FHA & VA Mortgages Are Assumable
One of the benefits we often forget, when describing VA home loans and FHA mortgages, is they are assumable. What this means is that a buyer can “take the payments over” from a seller, if the existing loan is a FHA mortgage or VA home loan.
First, let me tell you why this is exciting:
Today, a VA home loan rate will be around 5%. I believe that inflation will kick in, sometime in the next 6-18 months, causing mortgage rates to skyrocket to 6.5% or higher. Left unchecked, inflation could drive mortgage rates into double digits by 2012. The good news is that home prices will probably jump up, too (if runaway inflation is present).
How hard will it be to sell a house in five years, with mortgage rates at 10% ?
Pretty tough…unless you can offer the buyer a below market interest rate.

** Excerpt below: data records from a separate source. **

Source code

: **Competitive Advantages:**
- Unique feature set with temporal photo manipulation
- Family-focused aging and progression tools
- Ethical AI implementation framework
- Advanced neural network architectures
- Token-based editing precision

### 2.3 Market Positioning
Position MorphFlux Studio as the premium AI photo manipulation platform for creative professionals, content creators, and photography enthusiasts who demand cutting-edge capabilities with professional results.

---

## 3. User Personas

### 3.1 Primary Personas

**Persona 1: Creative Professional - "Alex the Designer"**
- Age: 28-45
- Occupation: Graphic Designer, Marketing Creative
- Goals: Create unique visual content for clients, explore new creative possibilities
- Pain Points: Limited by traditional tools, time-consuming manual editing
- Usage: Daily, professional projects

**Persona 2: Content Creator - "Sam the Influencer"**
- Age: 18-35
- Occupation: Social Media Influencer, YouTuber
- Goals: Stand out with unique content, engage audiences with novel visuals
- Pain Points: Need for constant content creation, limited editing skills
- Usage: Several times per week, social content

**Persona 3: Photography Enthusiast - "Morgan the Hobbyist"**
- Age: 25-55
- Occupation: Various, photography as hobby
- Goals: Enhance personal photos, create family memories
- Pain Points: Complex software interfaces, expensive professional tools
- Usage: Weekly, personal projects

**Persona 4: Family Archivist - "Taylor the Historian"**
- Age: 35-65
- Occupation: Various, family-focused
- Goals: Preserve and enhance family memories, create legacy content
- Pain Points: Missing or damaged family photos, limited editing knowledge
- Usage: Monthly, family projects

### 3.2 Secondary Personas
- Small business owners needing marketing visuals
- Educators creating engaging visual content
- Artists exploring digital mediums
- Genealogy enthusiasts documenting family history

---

Let’s assume a San Diegan buys a $300,000 home today and finances $306,000 with a 5% VA home loan. His payment will be $1,642.
That same veteran looks to sell that home, in 2014, for $400,000 but VA home loan rates are at 10%. The new buyer, looking to finance $408,000 at the market rate of 10%, would have a payment of $3580; that’s over twice the original payment.
What would happen if the selling veteran, held a $100,000 second mortgage, for 25 years, at 12%, and allowed the buying veteran to assume his 5% VA home loan?
The payment on the second mortgage would be $1,053. Add the (now) 25-year, original VA home loan, at 5% payment of $1,642 and you have a financing package that is about $900 cheaper than a $408,000 VA home loan.
Now, here comes the bad news:
VA home loans are only assumable to other veterans (that limits the market). Technically, any deed transfer would trigger a due-on-sale clause causing the original VA loan to be called. Pragmatically, that doesn’t happen.
Unless the original loan is formally assumed, with VA approval, the selling veteran will have his VA home loan eligibility tied up.
Even with a formal assumption, the selling veteran is still responsible for the original loan payments for the first five years. You had better be certain that the buyer is credit-worthy.
The seller is stuck with a note, not cash. That note could be sold on the secondary market but prices are typically about 70 cents on the dollar; that could cost the seller some $30,000 in profit.
The same rules apply for an FHA mortgage, too (except that neither the buyer nor seller needs to be a veteran).
On balance, the assumption of a VA home loan or FHA mortgage could be an excellent selling feature.